Erst seit 1974 mit Bakendorf vereint

Gammelin hat eine bewegte und vergleichsweise gut dokumentierte Geschichte. Die erste urkundliche Erwähnung des Dorfes Gammelin erfolgte im Jahre 1219 in einem Zollerlass des Grafen zu Ratzeburg. Aus diesem Grund wurde 1994 das 775-jährige Jubiläum gefeiert. Bei den Namen gab es erst Chemelin, dann Chamelin und schließlich Gammelin. Die Ortsbezeichnung Gammelin ist wendischen Ursprungs und bedeutet Hopfenart.

Bakendorf wurde um 1230 das erste Mal erwähnt, beide Orte waren Ende des 17. Jahrhunderts noch ritterschaftliche Lohngüter.

Aus dem Hof Gammelin und Dorf Gammelin wurde durch Erlass 1939 die Gemeinde Dorf Gammelin und analog aus dem Hof Bakendorf und Dorf Bakendorf die Gemeinde Bakendorf. Gammelin hat, wie andere auch, nach dem Krieg Umsiedler und Vertriebene aufgenommen und war sehr von der Zwangskollektivierung beeinflusst. 1974 erfolgte der Zusammenschluss von Gammelin und Bakendorf.

 

Hier war einst Christa Wolf zu Hause.
Hier war einst Christa Wolf zu Hause.
 

Christa Wolf lebte einst auch in dem Dorf

Gammelin hat in seiner Geschichte auch berühmte Persönlichkeiten beherbergt.

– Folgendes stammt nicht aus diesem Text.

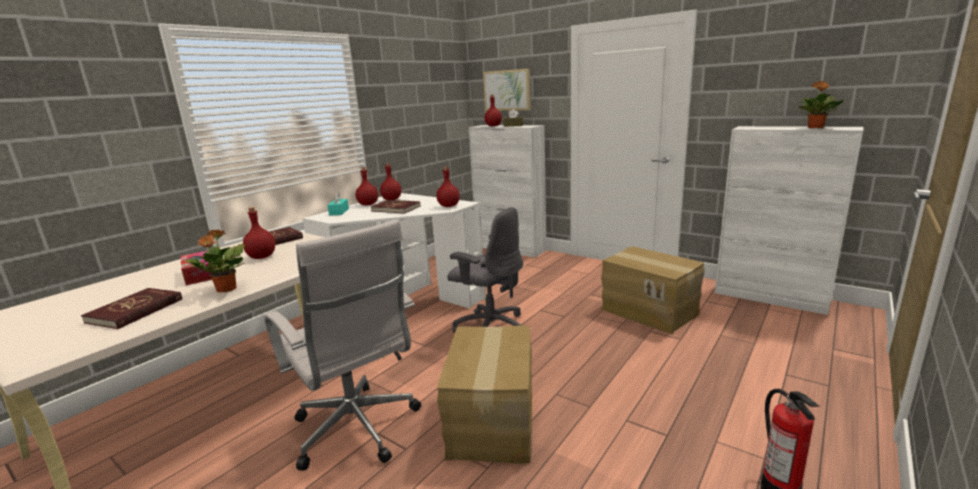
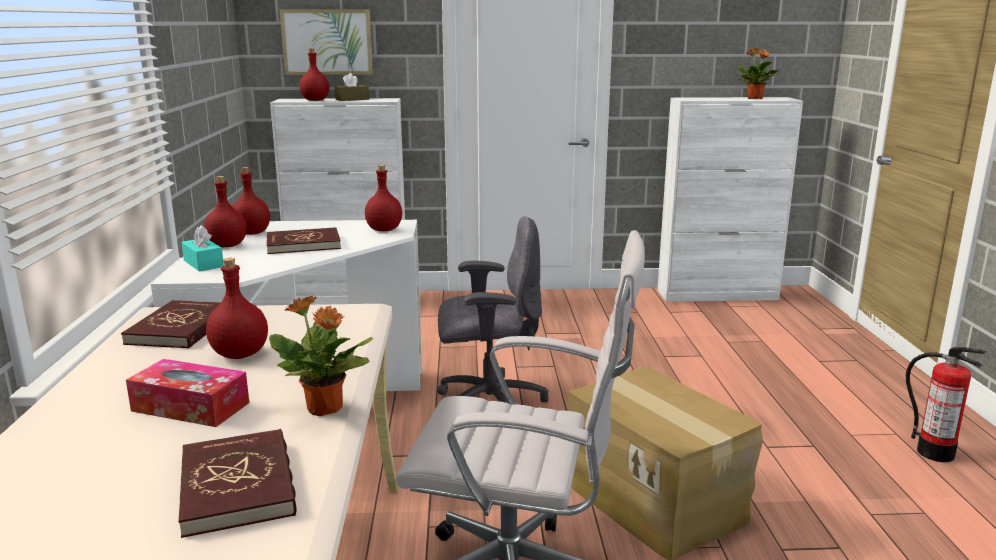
camera: 40 degrees left, 0 degrees up
cardboard box [601,246,705,334] -> none

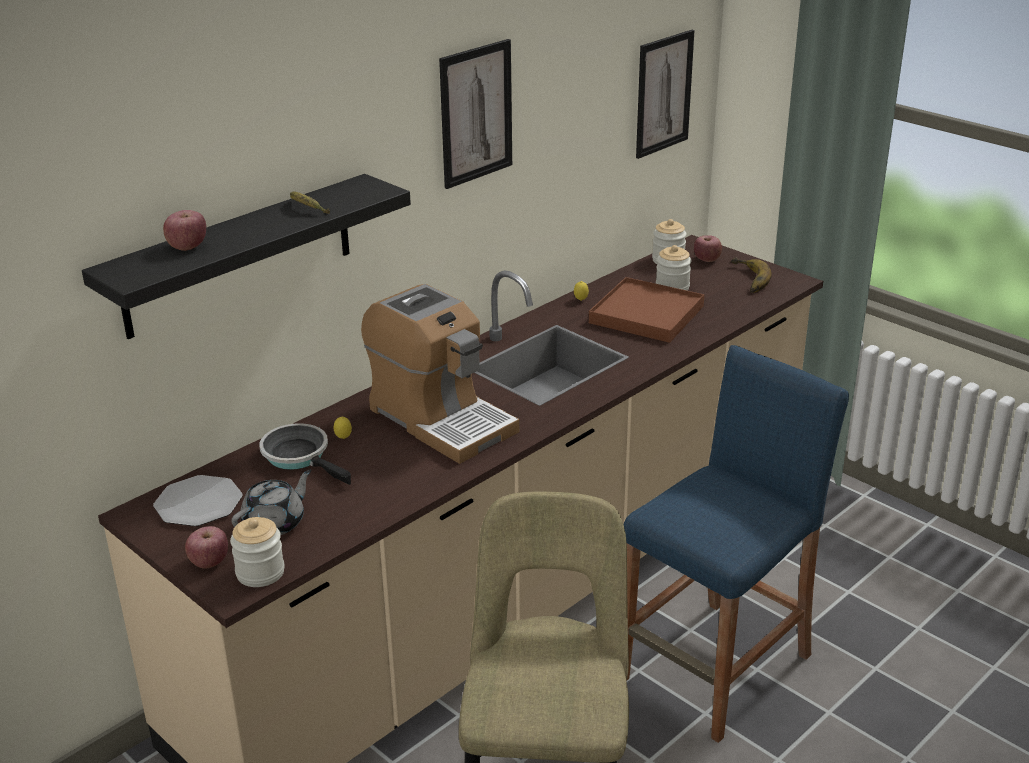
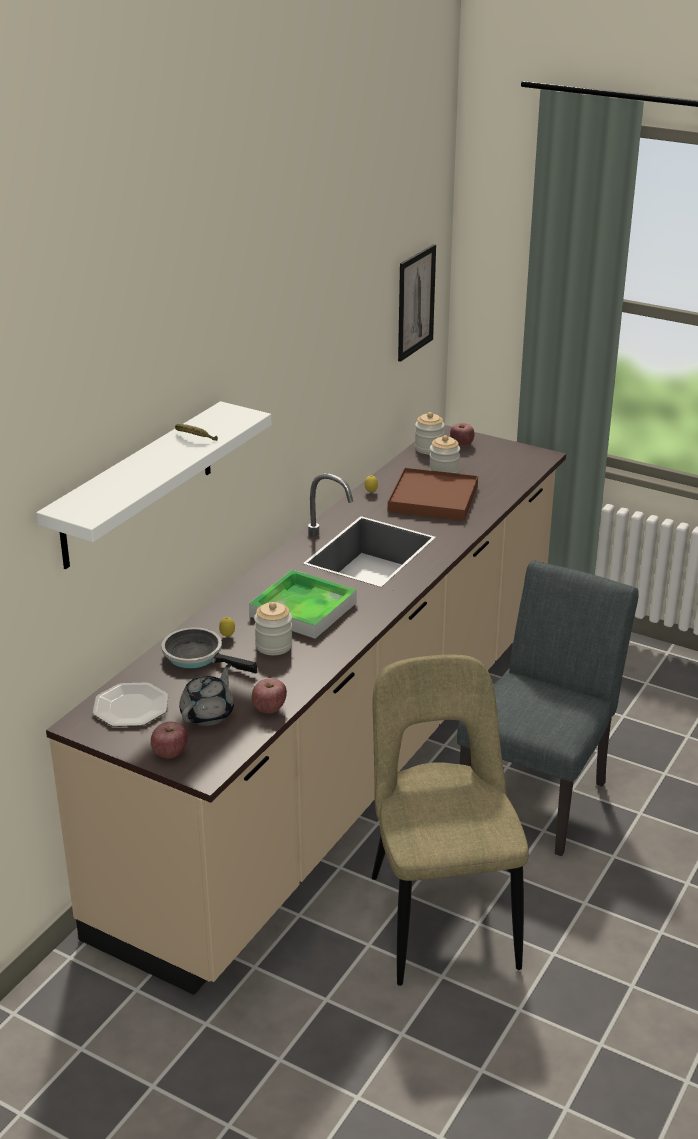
camera: 15 degrees left, 0 degrees up
black shelf [82,174,411,339] -> white shelf [36,401,272,569]
apple [163,210,206,251] -> apple moved to [252,678,287,713]
jar [230,517,285,587] -> jar moved to [254,602,293,655]
coffee machine [361,284,519,464] -> tray [249,570,357,639]
picture [439,39,512,189] -> none
blue stool [623,345,849,743] -> grey chair [457,560,639,856]
banana [731,257,772,293] -> none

Die Schriftstellerin Christa Wolf gehört dazu, deren Familie sich nach den Kriegswirren in Gammelín wiederfand. Um ihre Mutter zu unterstützen, übernahm Christa Wolf dort Schreibarbeiten beim örtlichen Bürgermeister und andere Hilfsarbeiten. Ihre Gammeliner Zeit soll sich auch im Buch „Kindheitsmuster“ wiederfinden.

Und es gibt noch eine zweite Berühmtheit der Gemeinde, Adolf Martens, der Pionier der Metallforschung und Metallmikroskopie, der aus Bakendorf kam.